Brackish Water Fishes
Monos and Scats
Monodactylus argenteus (Monos) and Scatophagus argus (Scats) have been grouped together as they are both shoaling fishes which will live in harmony in a large brackish-water aquarium. Although they are usually sold as small specimens, the potential for Scatophagus argus is 30 cm (12 in) and for Monodactylus argenteus 25 cm (10 in). Both fishes have been recorded from fresh, brackish, and marine waters, so it is important to see what conditions your stock are being kept in at the time of purchase. Monos are found along the African coast and into Indonesia. Scats are found along the coasts of the Indian and Pacific Oceans, with Tahiti the easternmost limit of their range. Young Scatophagus argus (scats) are attractively marked. We suggest plastic plants and/or wood for decor as these omnivores have a great liking for plants. Remember to include vegetable matter in their diet.

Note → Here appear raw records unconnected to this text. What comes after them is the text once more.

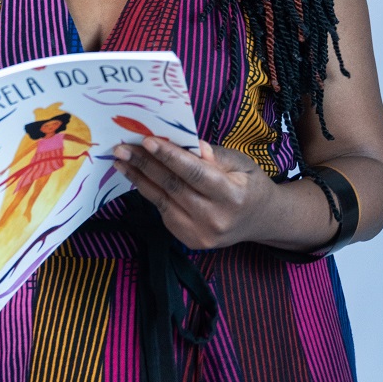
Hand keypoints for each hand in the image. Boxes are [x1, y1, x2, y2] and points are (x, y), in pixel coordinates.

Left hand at [113, 136, 278, 249]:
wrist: (261, 221)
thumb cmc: (250, 185)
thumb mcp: (242, 163)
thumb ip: (215, 155)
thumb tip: (190, 144)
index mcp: (232, 196)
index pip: (195, 173)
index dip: (169, 156)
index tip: (146, 140)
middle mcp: (215, 219)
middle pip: (173, 186)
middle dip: (144, 164)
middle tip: (121, 147)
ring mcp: (201, 234)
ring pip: (162, 200)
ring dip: (139, 178)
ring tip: (120, 161)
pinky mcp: (190, 241)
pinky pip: (164, 212)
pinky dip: (149, 192)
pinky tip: (137, 176)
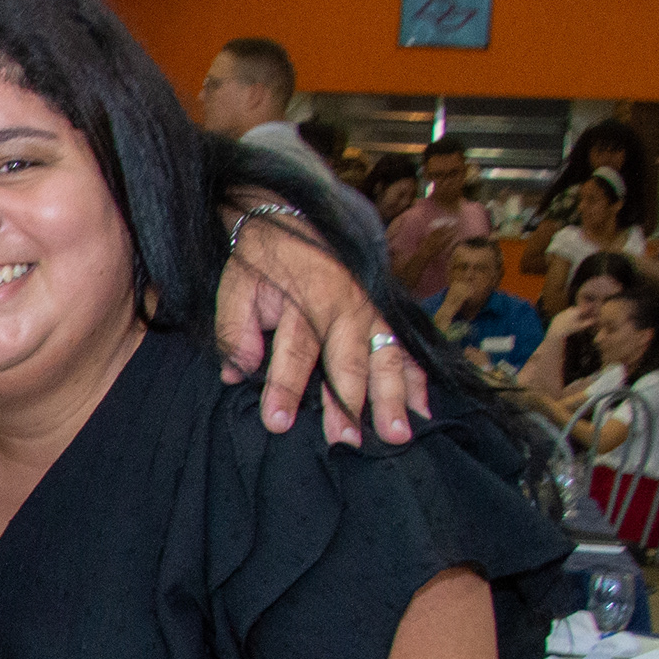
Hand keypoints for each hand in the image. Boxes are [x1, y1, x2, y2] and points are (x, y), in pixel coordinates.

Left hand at [217, 209, 426, 446]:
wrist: (291, 215)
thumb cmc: (261, 259)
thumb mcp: (236, 286)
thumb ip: (236, 330)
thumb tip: (235, 375)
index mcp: (307, 298)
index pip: (295, 351)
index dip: (285, 388)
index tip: (277, 423)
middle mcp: (347, 305)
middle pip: (349, 361)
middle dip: (348, 404)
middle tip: (347, 442)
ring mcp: (371, 310)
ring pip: (386, 358)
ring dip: (392, 398)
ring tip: (396, 435)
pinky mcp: (384, 315)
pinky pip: (405, 349)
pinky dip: (417, 379)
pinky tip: (424, 410)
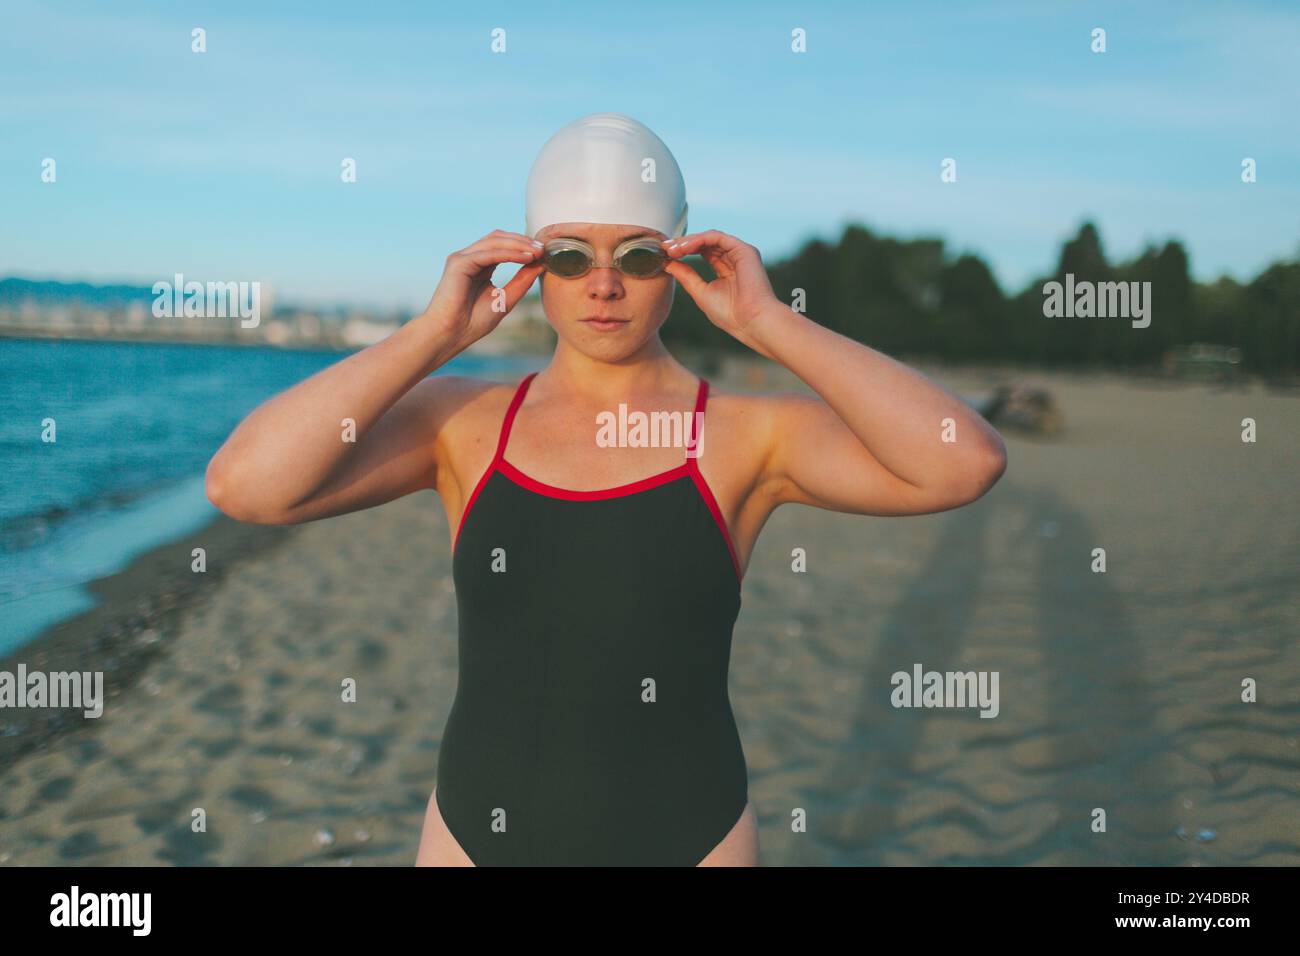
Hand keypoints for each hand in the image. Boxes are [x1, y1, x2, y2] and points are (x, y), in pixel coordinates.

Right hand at [421, 230, 544, 351]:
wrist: (450, 335)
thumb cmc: (473, 322)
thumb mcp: (505, 299)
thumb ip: (521, 281)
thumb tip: (540, 265)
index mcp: (480, 265)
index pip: (503, 246)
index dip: (524, 245)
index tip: (545, 252)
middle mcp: (470, 258)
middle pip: (499, 238)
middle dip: (523, 240)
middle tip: (544, 247)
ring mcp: (462, 258)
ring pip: (494, 241)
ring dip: (518, 244)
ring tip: (537, 251)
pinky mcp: (458, 263)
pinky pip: (488, 253)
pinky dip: (509, 254)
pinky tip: (525, 258)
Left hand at [661, 230, 781, 355]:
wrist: (751, 322)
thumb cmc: (730, 314)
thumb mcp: (700, 292)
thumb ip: (686, 276)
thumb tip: (668, 263)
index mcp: (726, 270)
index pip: (702, 252)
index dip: (683, 251)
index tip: (664, 254)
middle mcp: (734, 259)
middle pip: (705, 243)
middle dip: (682, 244)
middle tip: (664, 248)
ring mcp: (740, 253)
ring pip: (709, 238)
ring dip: (688, 241)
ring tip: (672, 249)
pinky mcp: (744, 250)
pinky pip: (717, 237)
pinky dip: (699, 240)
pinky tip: (685, 247)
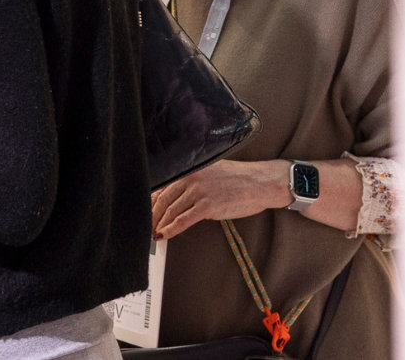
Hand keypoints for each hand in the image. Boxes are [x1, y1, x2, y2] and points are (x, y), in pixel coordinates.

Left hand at [151, 160, 288, 239]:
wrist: (260, 182)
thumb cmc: (239, 179)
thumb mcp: (211, 172)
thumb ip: (192, 180)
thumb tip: (174, 196)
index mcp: (190, 168)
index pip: (162, 185)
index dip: (150, 200)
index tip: (143, 210)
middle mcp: (191, 177)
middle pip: (162, 198)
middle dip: (151, 214)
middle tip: (145, 225)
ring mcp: (199, 191)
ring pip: (170, 210)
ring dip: (159, 224)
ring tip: (153, 233)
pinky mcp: (208, 205)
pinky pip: (183, 220)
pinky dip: (171, 229)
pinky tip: (164, 235)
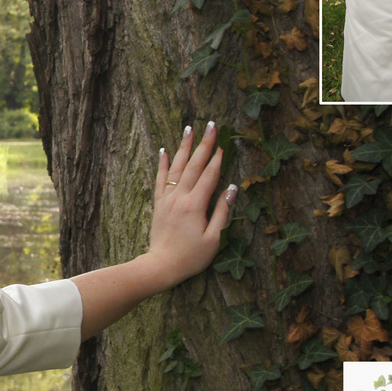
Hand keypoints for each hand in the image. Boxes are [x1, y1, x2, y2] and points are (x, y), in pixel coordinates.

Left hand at [68, 122, 234, 339]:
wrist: (161, 265)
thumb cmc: (191, 257)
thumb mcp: (214, 238)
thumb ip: (223, 212)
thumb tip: (232, 188)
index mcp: (195, 205)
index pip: (209, 176)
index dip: (218, 159)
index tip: (225, 143)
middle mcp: (180, 197)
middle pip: (194, 165)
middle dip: (204, 144)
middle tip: (212, 125)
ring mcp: (167, 199)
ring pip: (176, 167)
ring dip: (184, 147)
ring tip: (189, 128)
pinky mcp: (159, 203)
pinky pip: (160, 178)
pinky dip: (162, 163)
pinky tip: (164, 150)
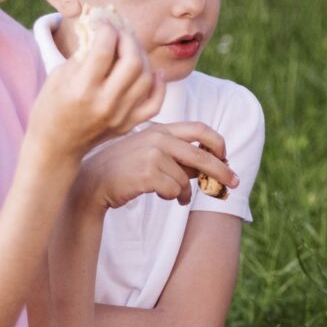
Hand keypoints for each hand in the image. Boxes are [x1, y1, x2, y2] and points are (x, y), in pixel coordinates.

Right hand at [29, 21, 162, 160]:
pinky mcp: (129, 124)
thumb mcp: (57, 76)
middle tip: (119, 32)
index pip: (103, 50)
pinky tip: (154, 72)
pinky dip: (159, 85)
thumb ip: (82, 54)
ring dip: (142, 57)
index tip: (101, 21)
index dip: (106, 28)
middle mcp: (105, 103)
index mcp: (82, 89)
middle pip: (132, 62)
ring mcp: (120, 115)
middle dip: (127, 39)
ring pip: (147, 78)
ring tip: (130, 48)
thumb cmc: (50, 108)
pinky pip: (154, 102)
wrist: (56, 147)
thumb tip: (102, 30)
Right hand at [73, 122, 237, 211]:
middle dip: (222, 171)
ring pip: (185, 179)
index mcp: (162, 129)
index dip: (218, 143)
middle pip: (202, 155)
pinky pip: (174, 190)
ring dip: (185, 193)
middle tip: (234, 183)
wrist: (93, 182)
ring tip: (177, 197)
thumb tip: (214, 166)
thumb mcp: (152, 153)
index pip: (200, 129)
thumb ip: (179, 156)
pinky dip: (173, 197)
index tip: (226, 156)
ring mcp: (152, 154)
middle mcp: (158, 138)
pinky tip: (161, 196)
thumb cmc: (125, 169)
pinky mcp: (147, 173)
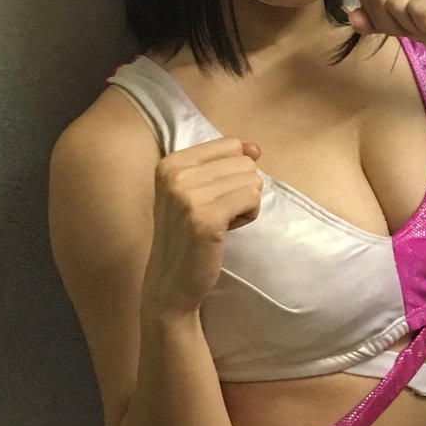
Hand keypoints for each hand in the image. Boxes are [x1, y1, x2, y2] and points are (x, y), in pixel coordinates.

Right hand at [143, 138, 262, 314]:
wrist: (171, 281)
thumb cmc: (189, 233)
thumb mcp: (200, 190)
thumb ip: (226, 163)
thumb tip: (254, 148)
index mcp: (171, 163)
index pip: (230, 144)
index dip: (233, 172)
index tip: (212, 196)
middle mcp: (175, 175)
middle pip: (245, 162)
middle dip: (241, 189)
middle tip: (216, 213)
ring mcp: (188, 196)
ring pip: (252, 180)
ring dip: (246, 204)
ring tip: (220, 222)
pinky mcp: (206, 218)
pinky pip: (252, 198)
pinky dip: (249, 215)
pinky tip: (227, 230)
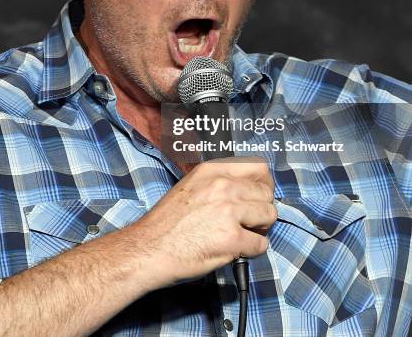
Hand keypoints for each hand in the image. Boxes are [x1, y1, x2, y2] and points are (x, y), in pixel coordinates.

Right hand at [131, 156, 275, 286]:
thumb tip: (248, 190)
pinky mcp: (232, 238)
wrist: (149, 248)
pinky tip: (237, 250)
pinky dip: (253, 250)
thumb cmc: (167, 222)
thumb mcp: (192, 186)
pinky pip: (261, 244)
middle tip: (250, 221)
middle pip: (266, 193)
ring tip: (244, 234)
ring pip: (269, 215)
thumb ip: (219, 183)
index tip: (258, 196)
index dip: (263, 183)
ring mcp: (228, 211)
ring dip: (261, 228)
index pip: (258, 167)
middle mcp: (223, 185)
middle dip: (262, 208)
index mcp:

In captivity, these fishes need to be kept in groups and do very well in brackish aquaria provided they are given plenty of space. They love to swim so do not try to keep them in cramped conditions. Water quality is very important so ensure that your filtration system is working efficiently and, to supplement it, add a protein skimmer. It is important to keep nitrate levels to a minimum otherwise the scats in particular will suffer. Regular water changes, not just topping up to compensate for evaporation, are essential.
Scats love to eat plants, which rules out real greenery. Tank decor may consist of wood and rocks with some artificial plants for added colour. Bear in mind their love of plants when feeding the fishes. Monos are not as fond of plants but do benefit from some vegetable matter in their diet. Both species are omnivorous so provide a varied diet that includes items such as live foods, flake, lettuce, peas, oatmeal, frozen shrimps, bloodworm, and so on. The more varied the diet, the better the colour of the fishes. A word of caution here: in his book Aquarium Fishes (Volume 1), Hans Baensch notes that scats feeding on Java fern (often used for herbivores to feed on) died after eating it, whereas fishes that did not survived.
Young fishes are quite highly coloured. Monos show a lot of yellow in the dorsal, and distinct black bars on the silvery body, but unfortunately this intense * colouring fades as the fishes mature and they become a rather dull greyish/silver with only a few traces of the yellow and black. Scats also vary in coloration from juvenile to adult. The juveniles have a yellow background colour with distinct black spots. As they mature, the body becomes silvery-bronze, still with some black spots, and traces of red appear along the dorsal surface.